--- Okuma metni ---

---+---

Ubuntu

  • 18.07.2013 00:00

 Haziran ayının 28-30’u arasında Abant’ta gerçekleştirilen “Tecrübe ve İlhamlarıyla Afrika” isimli toplantıya katıldım. Afrika, bir milyar nüfuslu, 54 devletli ve çok sayıda ırk, dil, din barındırması nedeniyle çeşitli ve renkli kültürlere, geleneksel insani değerlere sahip bir kıta. Afrika Birliği de Fas hariç, 53 üye ülkesiyle önemli bir bölgesel güç. 2000’li yıllara kadar Türkiye’nin Afrika’ya ilgisi ise zayıf. Son 10 yıldaki gelişmeler sonucu 24 ülke ve Afrika Birliği ile büyükelçilik düzeyinde ilişkimiz var.

Toplantıya 30’a yakın Afrika ülkesi temsilcisinin katılmasının sağlanması büyük bir başarı. Demokratik Kongo Cumhuriyeti ve Mali’den bakanların, diğer ülkelerden akademisyen, gazeteci, diplomat ve hukukçuların katıldığı toplantıda daha çok Afrika’dan gelenler konuştu, Türk katılımcılar dinledi. Toplantının en zayıf yanı oturum başlıklarıydı. Afrika’nın kolonyal dönemi ve o dönemin bugüne kadar uzanan her alandaki etkileri gözden kaçırılmıştı. Afrika Birliği’nin bölgesel gücü, geleceği ve küreselleşme ile ilişkileri de bu nedenle görüşülemedi. Türk tarafının bu çekingenliğinin aksine, Afrikalı katılımcılar bu konularda gayet özgüvenli ve açıktılar. Kolonyal döneme, etkilerine, modernleşmeye, kadim geleneksel değerlere sürekli göndermede bulundular. Afrika Birliği’nin ortak değerler projesi ve 2012 yılının ortak değerler yılı olduğunu, bu değerlerin modernleşme ile birlikte büyük darbe yediğini belirttiler.

Afrika, kolonyal geçmişinden kompleks duymuyor, yüzleşiyor, kendi geleneksel ama aynı zamanda evrensel olan kadim ortak değerlerini su yüzüne çıkarmak istiyor. Beni bu toplantıda Afrikalı dostların ortaya koyduğu iki kadim Afrika değeri çok etkiledi.

---+---

--- Listelenen veriler ---
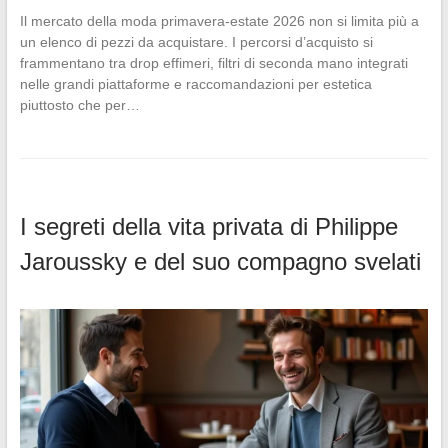
Il mercato della moda primavera-estate 2026 non si limita più a
un elenco di pezzi da acquistare. I percorsi d’acquisto si
frammentano tra drop effimeri, filtri di seconda mano integrati
nelle grandi piattaforme e raccomandazioni per estetica
piuttosto che per…
I segreti della vita privata di Philippe
Jaroussky e del suo compagno svelati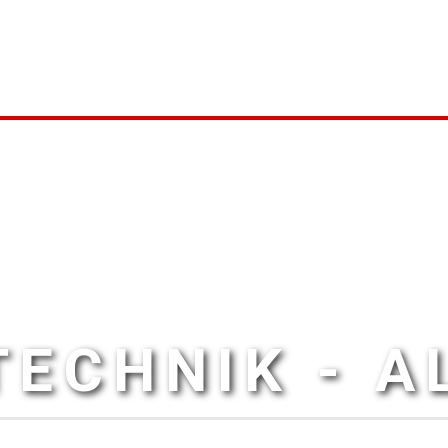
ECHNIK - 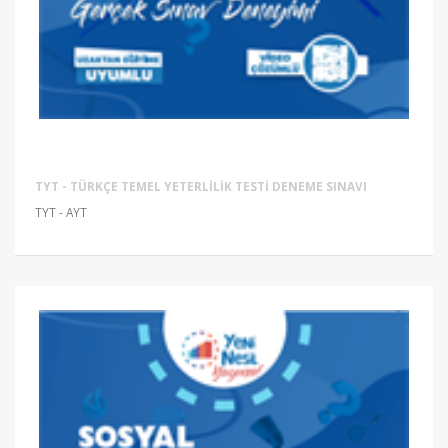
TYT - TÜRKÇE TEMEL YETERLILIK TESTI DENEME SINAVI
TYT - AYT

---+---

--- Yapılacak iş A ---
Aşağıdaki üç ifadenin Afrika toplantısı üzerine yazılmış okuma metniyle uyuşup uyuşmadığını belirtin. Her biri için "evet" ya da "hayır" deyin ve karara dayanak olan sözleri metinden aynen alıntılayın.
(i) Toplantı, Haziran ayının 28-30'u arasında Abant'ta yapıldı.
(ii) Afrika Birliği'nin 54 üye ülkesi vardır.
(iii) Toplantıda daha çok Türk katılımcılar konuştu.
--- Yapılacak iş B ---
Afrika toplantısı üzerine yazılmış okuma metnini kaldığı yerden sürdürün.
Veriler başka bir kaynaktan alınmıştır.

--- Nihai cevap A ---
(i) Evet: "Haziran ayının 28-30’u arasında Abant’ta gerçekleştirilen “Tecrübe ve İlhamlarıyla Afrika” isimli toplantıya katıldım."
(ii) Hayır: "Afrika Birliği de Fas hariç, 53 üye ülkesiyle önemli bir bölgesel güç."
(iii) Hayır: "daha çok Afrika’dan gelenler konuştu, Türk katılımcılar dinledi."

--- Nihai cevap B ---
Koloni öncesi Afrika’nın hatırlanabilecek imgelerinden birisinin Ubuntu olduğu anlaşılıyor. Toplantıda ve sonrasında edindiğim bilgiler Ubuntu’nun ne doğrudan bir çevirisi olduğunu ne de kolaylıkla tanımlanabileceğini gösteriyor. Belki insaniyet kavramı bir ölçüde karşılayabilir. Kökeni insaniyete yüksek bir değer atfeden geleneksel Afrika toplumlarına dayanmakta. Toplumsal bir bağlamda ifadesini, kişilerin birbirleriyle ilişkilerinde kişiliğini ve onurunu hissetmesinde buluyor. Bireyin kimliği, ötekinin ve toplu hâlde diğerlerinin kimliklerine saygı göstererek şekillenir. Bu prensip, insancıllığı, insanlığı ve sadece bağlılığı değil aynı zamanda birbiriyle bağlılığı da kapsar: Toplumun bir üyesi topluma aittir, onun bir parçasıdır ve ona katkıda bulunur. (Biz, biz olduğumuz için benim.) Güney Afrika Anayasa Mahkemesi’nde başkanlık yapmış olan Pius Langa’ya göre; bir başkasının insanlığının incitilmesi, her bireyin toplumun bir parçası olması nedeniyle bireyin ve toplumun insaniyetine zarar verir. Prensip, birbirini gözetmeyi ve her bir bireyin diğeri için sorumlu olmasını önemser. Ubuntu, sadece bir hayat felsefesi değil, aynı zamanda sosyal davranış için bir rehber oluşturmaktadır. 1993 tarihli Güney Afrika geçici Anayasası’nın son sözünde, Ubuntu’nun, insan haklarının büyük ihlallerini, vahşi çatışmalarda insani prensiplerin ihlalini ve nefret, korku, suç ve intikam mirasını meydana getiren geçmişin çatışmacı bölünmelerini aşmak için Güney Afrika’nın insanları bakımından güvenli bir temel oluşturmakta olduğu belirtilmekte. Bir intikam değil anlayış ihtiyacı, bir misilleme değil ıslah ihtiyacı, zulüm değil Ubuntu ihtiyacı.

 
Ubuntu’nun önemli bir özelliği düzeltici adalete ve uzlaşmaya odaklanmasıdır. Kültürün egemen teması diğer bir kişinin hayatının en azından kişinin kendisininki kadar değerli olduğudur. Her kişinin onuruna saygı bu kavramın ayrılmaz bir parçasıdır. Zalim, merhametsiz ya da onur kırıcı davranışlarUbuntu yoksunluğudur. Hakikat ve Uzlaşma Komisyonu’nun çalışmalarının, adaletin intikamdan ayrılması gerektiği yaklaşımıyla yapıldığını ifade ederken Başpiskopos Desmond Tutu şöyle demiştir: “Ubuntu, sadece sen insan olduğun için benim insan olduğumu söyler. Eğer ben senin insanlığını zayıflatırsam, kendi kendimi insanlıktan çıkartırım.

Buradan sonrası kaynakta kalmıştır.